A bond proposal failed in 1980 but in September 1984, the same year the outdoor pool closed for good, voters approved a $2.4-million bond to buy the five acres off of Fifth Avenue and build SARC.

 

“SARC was built with a commitment, a promise to the community, for an indoor pool where we could teach lessons,” Sorensen says.

 

For years, the facility operated on a combination of user fees and levy dollars.

 

As in previous years, SARC directors went to local taxpayers in 2002 to continue supporting the facility with a levy, but saw that measure fail after garnering less than 54 percent of the ballots. (A “super majority,” or 60 percent, of ballots was needed to pass the measure.)

 

A second ballot measure later that year failed, and by a greater margin; just 43 percent voted for the proposal.

 

Since then, directors have agreed to not put another levy proposal in front of voters but rather to operate solely on user fees.

 

And until 2009, that process seemed to work well. Except for a large outlay of capital to add a workout room on the east end of the facility in 2006, revenues exceeded expenditures — by more than $7,000 in 2007 and by more than $79,000 in 2008, according to Saunders’ report.

 

In 2009, however, revenues dropped about 8 percent and saw total investments and cash drop by 3 percent, Saunders noted.

 

In 2010, SARC’s finances took bigger hits as expenditures outweighed revenues by more than $40,000 while cash and investments dropped by more than $100,000, Saunders reported.

 

In 2011, revenues dropped to $871,000, the lowest total in the six years Saunders examined for her report.

 

Now, in 2012, SARC is treading water financially.

 

That the facility was built by public dollars and is an attraction to those who are considering moving here should be a reason to support SARC, Sorensen said.

 

“Having SARC is a huge plus to this community,” she said. “People can’t afford $300 doctor visits, but they can come here (to get healthy and stay healthy).”

Where to?

McDonald and Sorensen said they are considering any number of options in order to keep SARC open, from grants to another levy proposal to major and minor additions to services SARC offers or to transforming the park district to a metropolitan park district, among others.

 

McDonald said she’s open to ideas, not matter how big, small, sane or otherwise.

 

“It’s their facility,” she said, “not ours.”

 

SARC could close the pool, Sorensen said, since the 190,000-gallon facility feature is the biggest drain on expenditures.

 

But, as Sorensen noted, “That’s what brought some people here (to Sequim).”

 

What’s already in the works are rate hikes and the dissolution of Premier Passes.

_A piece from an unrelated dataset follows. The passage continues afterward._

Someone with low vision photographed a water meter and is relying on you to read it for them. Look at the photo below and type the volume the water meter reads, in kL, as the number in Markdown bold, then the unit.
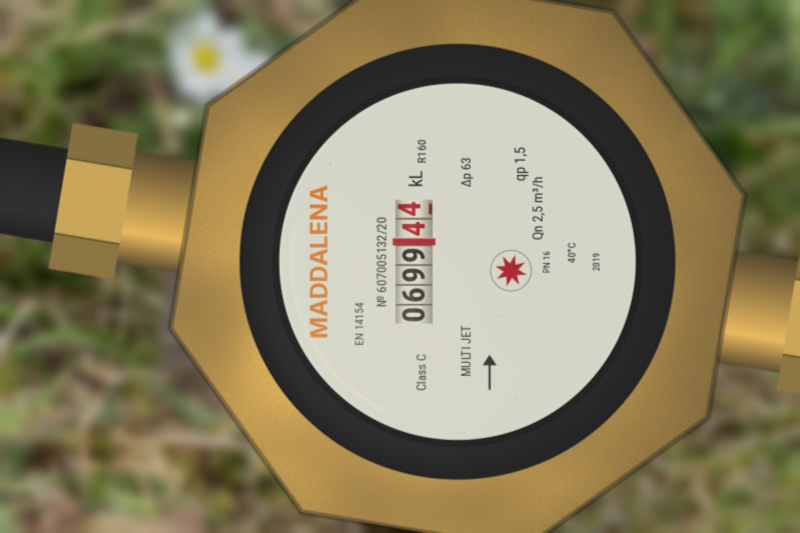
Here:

Rates will go up by about 3 percent in 2013, Sorensen says, while Premier Passes — annual passes approved by the board in 2003 with locked-in rates for 10 years — expire, and board members say the facility cannot afford to reinstate the lower rate. (Seniors with Premier Passes see their rate jump from $238 to $369 and adults see their pass prices jump from $255 to $398.)

 

In 2012, SARC tried to boost numbers with several programs adding the Kidzone section for the youngest of visitors that allows older family members or guardians to use the adult-only parts of the facility, a year-round youth swimming team, an art program, a monthly installment payment program and even longer hours.

 

Still, though the number of class participants is up, pass sales remain in a steady decline.

 

Already seeing a kind of financial crisis, facility proponents initiated a “Friends of SARC” group in July 2011. That first meeting, Sorensen said, saw about 25 attendees. A year and a half later, she said, that number has dwindled to three.

 

The Sequim Aquatic Recreation Center celebrates its 25th anniversary in 2013. Given the center’s state of finances, there’s little guarantee SARC users will see a 30th.